§ **What is needed**: Please retype all of the entries that follow, leaving the images out.
===== Given information =====
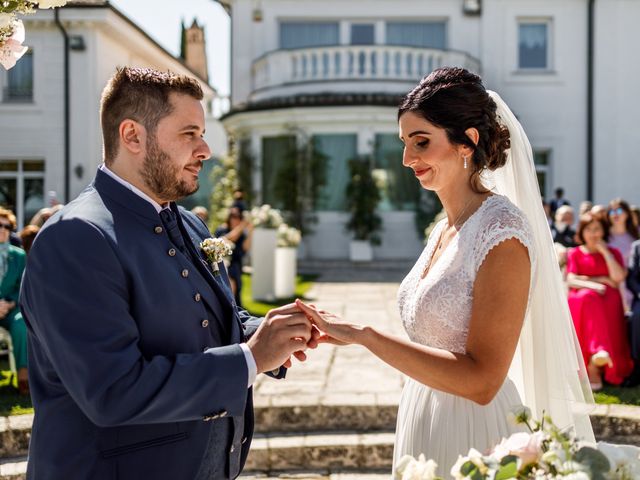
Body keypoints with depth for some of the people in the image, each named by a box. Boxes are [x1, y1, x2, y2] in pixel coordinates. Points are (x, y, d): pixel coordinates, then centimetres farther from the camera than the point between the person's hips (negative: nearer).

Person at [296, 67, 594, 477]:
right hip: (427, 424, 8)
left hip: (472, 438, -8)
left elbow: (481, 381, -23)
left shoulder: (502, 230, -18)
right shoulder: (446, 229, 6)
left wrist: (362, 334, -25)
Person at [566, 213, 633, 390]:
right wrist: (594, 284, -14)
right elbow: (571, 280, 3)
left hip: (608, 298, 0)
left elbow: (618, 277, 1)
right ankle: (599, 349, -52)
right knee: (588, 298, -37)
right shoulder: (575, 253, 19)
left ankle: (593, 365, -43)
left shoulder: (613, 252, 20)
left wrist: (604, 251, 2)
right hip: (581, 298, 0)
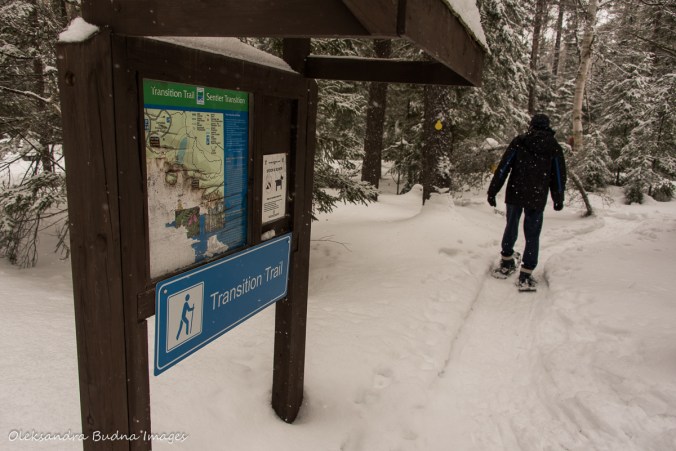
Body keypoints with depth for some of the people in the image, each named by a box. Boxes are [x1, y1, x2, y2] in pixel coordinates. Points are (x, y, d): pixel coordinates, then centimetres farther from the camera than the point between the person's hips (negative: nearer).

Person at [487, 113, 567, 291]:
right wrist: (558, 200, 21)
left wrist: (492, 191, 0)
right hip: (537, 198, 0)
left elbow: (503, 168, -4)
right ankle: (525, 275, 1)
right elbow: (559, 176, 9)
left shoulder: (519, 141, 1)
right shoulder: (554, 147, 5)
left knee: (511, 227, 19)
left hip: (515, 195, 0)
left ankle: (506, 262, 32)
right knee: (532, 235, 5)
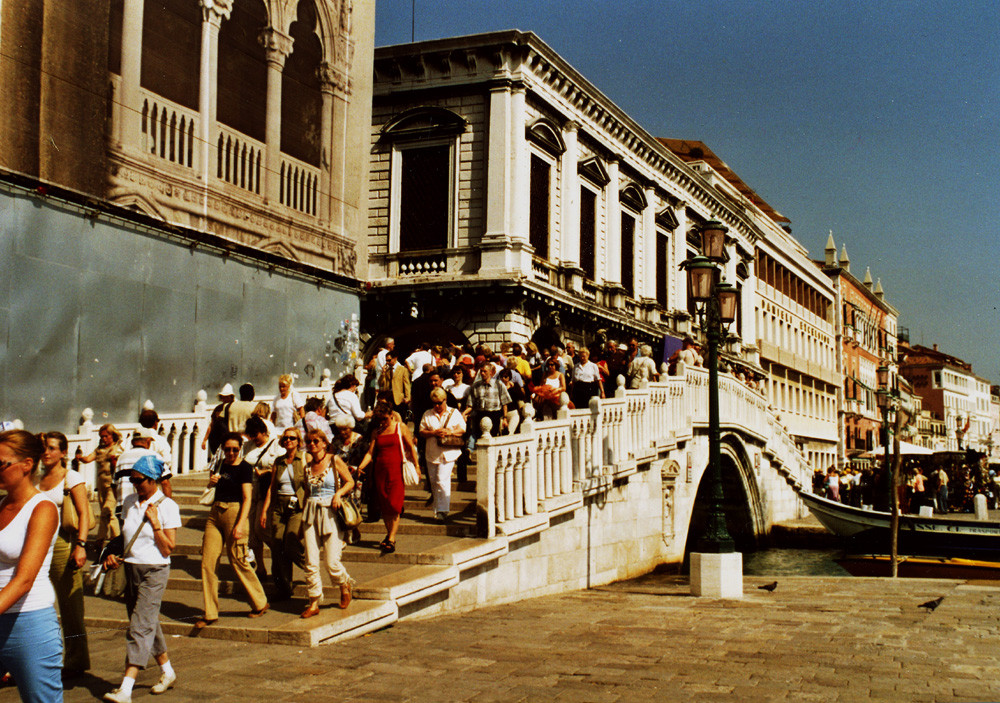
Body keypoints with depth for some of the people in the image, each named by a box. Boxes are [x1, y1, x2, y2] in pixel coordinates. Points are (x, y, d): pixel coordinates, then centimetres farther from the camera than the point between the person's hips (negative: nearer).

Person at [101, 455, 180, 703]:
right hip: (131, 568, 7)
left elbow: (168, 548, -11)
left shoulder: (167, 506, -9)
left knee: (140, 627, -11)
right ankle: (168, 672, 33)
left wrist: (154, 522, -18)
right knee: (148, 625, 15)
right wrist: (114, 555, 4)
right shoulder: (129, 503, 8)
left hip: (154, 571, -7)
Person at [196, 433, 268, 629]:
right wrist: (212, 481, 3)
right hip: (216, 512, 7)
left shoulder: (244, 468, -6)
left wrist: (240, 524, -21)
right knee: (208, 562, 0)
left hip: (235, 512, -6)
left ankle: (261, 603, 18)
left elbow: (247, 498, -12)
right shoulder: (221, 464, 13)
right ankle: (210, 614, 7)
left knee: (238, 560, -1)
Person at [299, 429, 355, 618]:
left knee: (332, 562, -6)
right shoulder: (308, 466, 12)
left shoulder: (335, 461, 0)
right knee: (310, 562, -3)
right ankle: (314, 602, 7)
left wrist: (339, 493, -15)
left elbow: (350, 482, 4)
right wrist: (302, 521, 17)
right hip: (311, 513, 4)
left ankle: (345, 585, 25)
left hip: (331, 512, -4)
=====
§ **Response to the exercise**:
Body keypoints with depth for some of the people in the image, each named by a box. Boxes are [x1, y1, x2, y2] in pixel coordinates. Points are (x, y, d): pixel coordinates, then centimetres farther from the camera than the point between the person's hips (negative: nearer).

Person at [296, 67, 594, 477]:
right hip: (427, 424, 8)
left hip: (472, 438, -8)
left elbow: (481, 381, -23)
left shoulder: (502, 230, -18)
right shoulder: (446, 229, 6)
left wrist: (362, 334, -25)
Person at [566, 213, 633, 390]:
right wrist: (594, 284, -14)
right elbow: (571, 280, 3)
left hip: (608, 298, 0)
left elbow: (618, 277, 1)
right ankle: (599, 349, -52)
right knee: (588, 298, -37)
right shoulder: (575, 253, 19)
left ankle: (593, 365, -43)
left shoulder: (613, 252, 20)
left wrist: (604, 251, 2)
right hip: (581, 298, 0)
Body keypoints with depth for some of the people in the image, each named by a box. Boxes are [x1, y1, x2, y2] in pixel coordinates. Points are (x, y, d): pixel coordinates, then centimetres farther from the camera than the point between the person's hips (negative: nearer).

Person at [487, 113, 567, 291]:
right wrist: (558, 200, 21)
left wrist: (492, 191, 0)
right hip: (537, 198, 0)
left elbow: (503, 168, -4)
right ankle: (525, 275, 1)
right elbow: (559, 176, 9)
left shoulder: (519, 141, 1)
right shoulder: (554, 147, 5)
left knee: (511, 227, 19)
left hip: (515, 195, 0)
left ankle: (506, 262, 32)
right knee: (532, 235, 5)
Body keypoints with depth for some of the people in the image, each named by a box. Boxes are [x1, y1, x2, y2] in pixel coordinates. Points are (x, y, d): pixel coordinates, then centimetres farther from the camera than the point between the person's hips (negative: nearer).

Person at [101, 455, 180, 703]:
right hip: (131, 568, 7)
left elbow: (168, 548, -11)
left shoulder: (167, 506, -9)
left knee: (140, 627, -11)
right ankle: (168, 672, 33)
left wrist: (154, 522, -18)
right knee: (148, 625, 15)
right wrist: (114, 555, 4)
right shoulder: (129, 503, 8)
left hip: (154, 571, -7)
Person at [196, 433, 268, 629]:
right wrist: (212, 481, 3)
right hip: (216, 512, 7)
left shoulder: (244, 468, -6)
left wrist: (240, 524, -21)
right knee: (208, 562, 0)
left hip: (235, 512, -6)
left ankle: (261, 603, 18)
left elbow: (247, 498, -12)
right shoulder: (221, 464, 13)
right ankle: (210, 614, 7)
left knee: (238, 560, -1)
Person at [299, 429, 355, 618]:
left knee: (332, 562, -6)
right shoulder: (308, 466, 12)
left shoulder: (335, 461, 0)
right knee: (310, 562, -3)
right ankle: (314, 602, 7)
left wrist: (339, 493, -15)
left elbow: (350, 482, 4)
right wrist: (302, 521, 17)
right hip: (311, 513, 4)
left ankle: (345, 585, 25)
left hip: (331, 512, -4)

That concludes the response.